The Nocturnal Times: What’s in the works in the world of ARTY that you can share with readers of The Nocturnal Times?

ARTY: I have my new ARTY single that [just dropped] on Armada Music called “Avalanche.” It’s a definitely club banger that I’ve been playing all month and have been getting a great reaction. My next ALPHA 9 single is coming out [this month], and that’s actually something I’m most looking forward to. It’s not the same music that I was doing under my ALPHA 9 moniker over the last few years, so I’m really excited about it.

The Nocturnal Times: Do you tend to split your time evenly when it comes to working on ALPHA 9 versus ARTY or do you gravitate more towards one over the other?

ARTY: It’s just a natural shift between two projects. It really all depends on the music I have in the works for ARTY and then for ALPHA 9. Like I was saying earlier, I had “Save Me Tonight,” which for two months was a big priority, especially because I had to prepare the show, new remixes, edits, and mash-ups.
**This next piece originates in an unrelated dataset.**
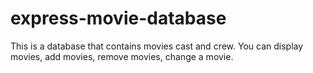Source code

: # express-movie-database

This is a database that contains movies cast and crew.  You can display movies, add movies, remove movies, change a movie.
So, that all being said, I think the recent shift has been more in favor of ARTY, but I have the upcoming tour coming up with Anjunabeats in San Francisco and Los Angeles, which are ALPHA 9, so that’ll become priority for a little bit. They’re both equally important projects for me. Sometimes, I’ll find myself spending more time on ARTY and then others I find myself gravitating more towards ALPHA 9. To me, it’s not like I consider ALPHA 9 to be a side project — it’s not like that. [ARTY and ALPHA 9] are both equally important to me.

The Nocturnal Times: What’s next for you?

ARTY: A lottt of new music. There’s so much new music that we’re trying to figure out how to release it. It sucks when you realize that you won’t be able to release all of this stuff this year. I have enough material for two full albums.

The Nocturnal Times: Do you want to release an album or keep your releases singles/EP based?

ARTY: No, I don’t. I don’t think I’m actually ready for the next album because the first album was a lot of work. I remember the amount of stress that I had with that and I don’t want to put myself in that position again, just yet. I want to make sure that every member of the team realizes the right time to release the next album — when I’m ready, when the music is ready, and when the brand is ready. Maybe in 2-3 years, maybe sooner, maybe later, maybe never — who knows? But, I would be totally down to do another album in the future. At least now I feel like I’m getting closer to that point.